There are some early signs of Alzheimers that you should be on the lookout for if you are concerned about your loved one’s memory loss:
- Difficulty remembering things that just happened. Also problems keeping track of dates and relying on family members to schedule their lives for them.
- Struggling to plan ahead or to solve problems, for example, maths problems and monthly bill calculations.
- Losing track of time. Alzheimers sufferers struggle with anything that isn’t happening right now and they may also forget where they are.
- Misplacing things. Putting things where they don’t belong and sometimes even accusing other people of stealing their possessions.
- Poor decision making. Stopping personal grooming or giving away money are common symptoms.
- Struggling with conversations. Repetition of the same stories or not being able to follow a conversation. Sufferers may also start to have trouble with their vocabulary.
- Trouble completing familiar tasks. For example not being able to cook a meal they have cooked hundreds of times before or not being able to drive.
- Withdrawal from work or social situations.

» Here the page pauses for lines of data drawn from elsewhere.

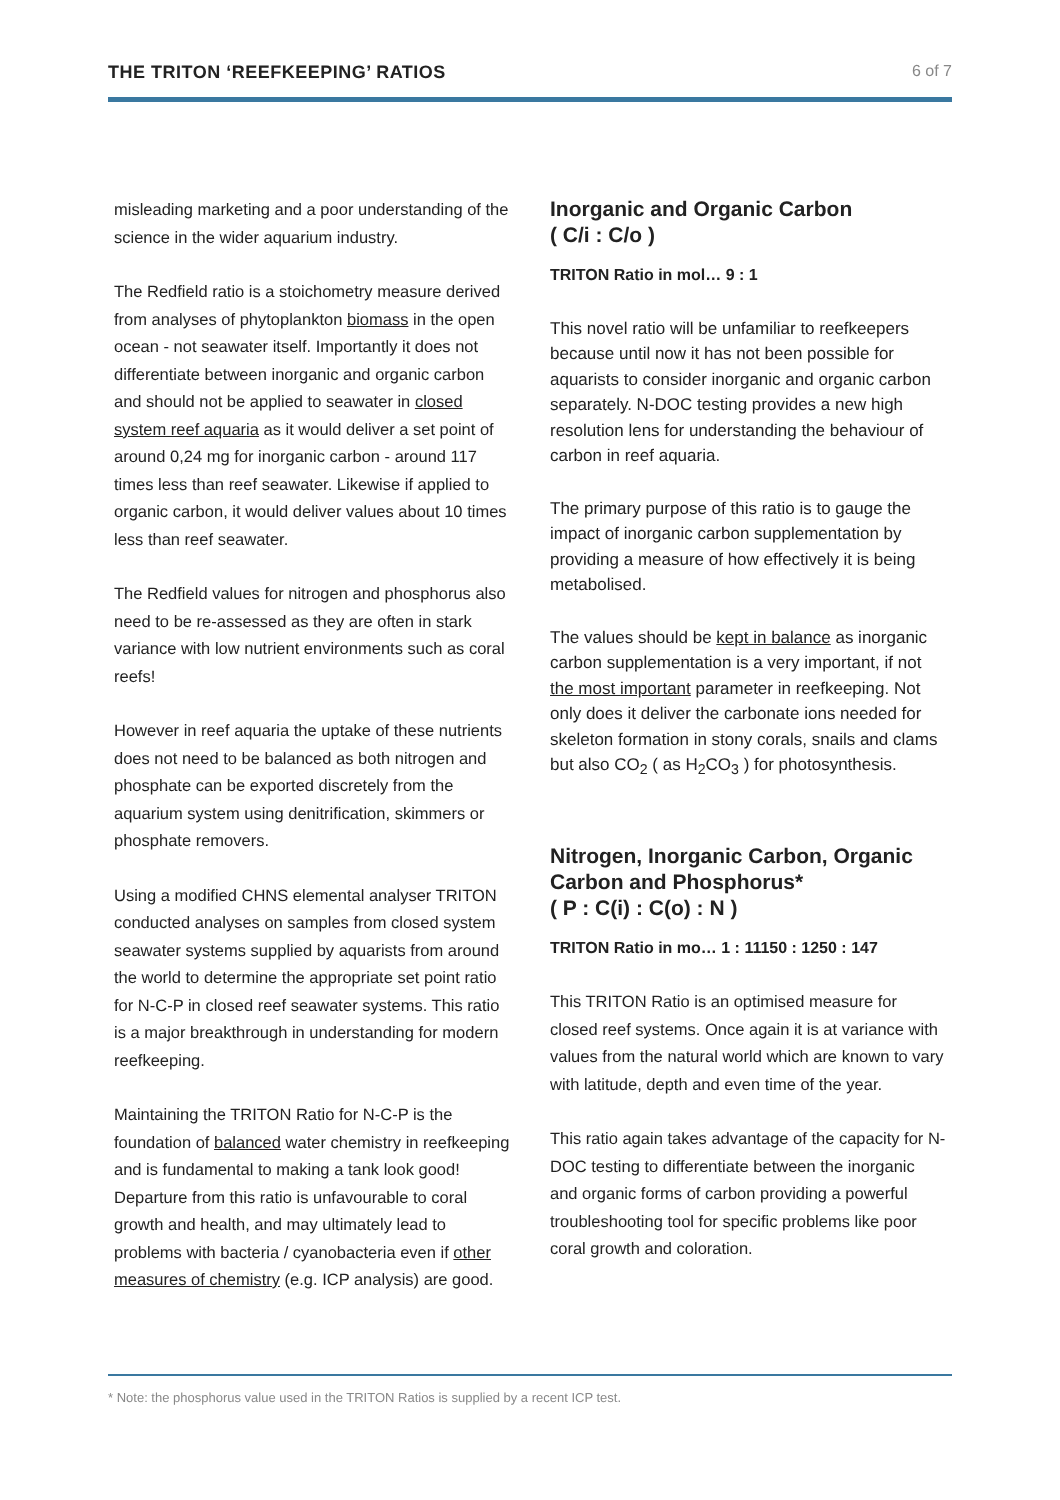THE TRITON ‘REEFKEEPING’ RATIOS 6 of 7
misleading marketing and a poor understanding of the science in the wider aquarium industry.
The Redfield ratio is a stoichometry measure derived from analyses of phytoplankton biomass in the open ocean - not seawater itself. Importantly it does not differentiate between inorganic and organic carbon and should not be applied to seawater in closed system reef aquaria as it would deliver a set point of around 0,24 mg for inorganic carbon - around 117 times less than reef seawater. Likewise if applied to organic carbon, it would deliver values about 10 times less than reef seawater.
The Redfield values for nitrogen and phosphorus also need to be re-assessed as they are often in stark variance with low nutrient environments such as coral reefs!
However in reef aquaria the uptake of these nutrients does not need to be balanced as both nitrogen and phosphate can be exported discretely from the aquarium system using denitrification, skimmers or phosphate removers.
Using a modified CHNS elemental analyser TRITON conducted analyses on samples from closed system seawater systems supplied by aquarists from around the world to determine the appropriate set point ratio for N-C-P in closed reef seawater systems. This ratio is a major breakthrough in understanding for modern reefkeeping.
Maintaining the TRITON Ratio for N-C-P is the foundation of balanced water chemistry in reefkeeping and is fundamental to making a tank look good! Departure from this ratio is unfavourable to coral growth and health, and may ultimately lead to problems with bacteria / cyanobacteria even if other measures of chemistry (e.g. ICP analysis) are good.
Inorganic and Organic Carbon
( C/i : C/o )
TRITON Ratio in mol… 9 : 1
This novel ratio will be unfamiliar to reefkeepers because until now it has not been possible for aquarists to consider inorganic and organic carbon separately. N-DOC testing provides a new high resolution lens for understanding the behaviour of carbon in reef aquaria.
The primary purpose of this ratio is to gauge the impact of inorganic carbon supplementation by providing a measure of how effectively it is being metabolised.
The values should be kept in balance as inorganic carbon supplementation is a very important, if not the most important parameter in reefkeeping. Not only does it deliver the carbonate ions needed for skeleton formation in stony corals, snails and clams but also CO<sub>2</sub> ( as H<sub>2</sub>CO<sub>3</sub> ) for photosynthesis.
Nitrogen, Inorganic Carbon, Organic Carbon and Phosphorus*
( P : C(i) : C(o) : N )
TRITON Ratio in mo… 1 : 11150 : 1250 : 147
This TRITON Ratio is an optimised measure for closed reef systems. Once again it is at variance with values from the natural world which are known to vary with latitude, depth and even time of the year.
This ratio again takes advantage of the capacity for N-DOC testing to differentiate between the inorganic and organic forms of carbon providing a powerful troubleshooting tool for specific problems like poor coral growth and coloration.
* Note: the phosphorus value used in the TRITON Ratios is supplied by a recent ICP test.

If you are concerned that your loved one may have Alzheimers, it’s important to start talking about it as early as possible. It’s important to acknowledge that the conversation may not go well! Your loved one may become defensive or dismissive when you bring up your concerns and you may need to speak with them multiple times. It’s important that you don’t get angry and that you speak to them with compassion.
An early Alzheimer’s diagnosis means that better treatment options will be available, which will mean that your loved one is able to live independently for longer. Therefore, it’s important to get them to a doctor as early as possible.
Once you have a diagnosis, speak with your health care provider to understand what the likely trajectory of the illness will be. For example, will your loved one begin to lose mobility, how long are they likely to be able to keep living independently and what assistance will they need?
Doing your research as early as possible will help to ease your mind and it means that you can involve your loved one in planning out their care. For example, if you wanted to take advantage of a specialist memory centered care provider like Belmont assisted living Fort Lauderdale, starting early would give you enough time to take your loved one to the facility and decide whether they thought it was right for them. If you wait until their illness has progressed then you won’t be able to involve them as much, which can make a much more distressing situation.
Be very clear with your loved one that you are there for them throughout the journey. Attend doctors appointments with them and talk through the results and most importantly allow them to be sad about it. Your job is just to be there.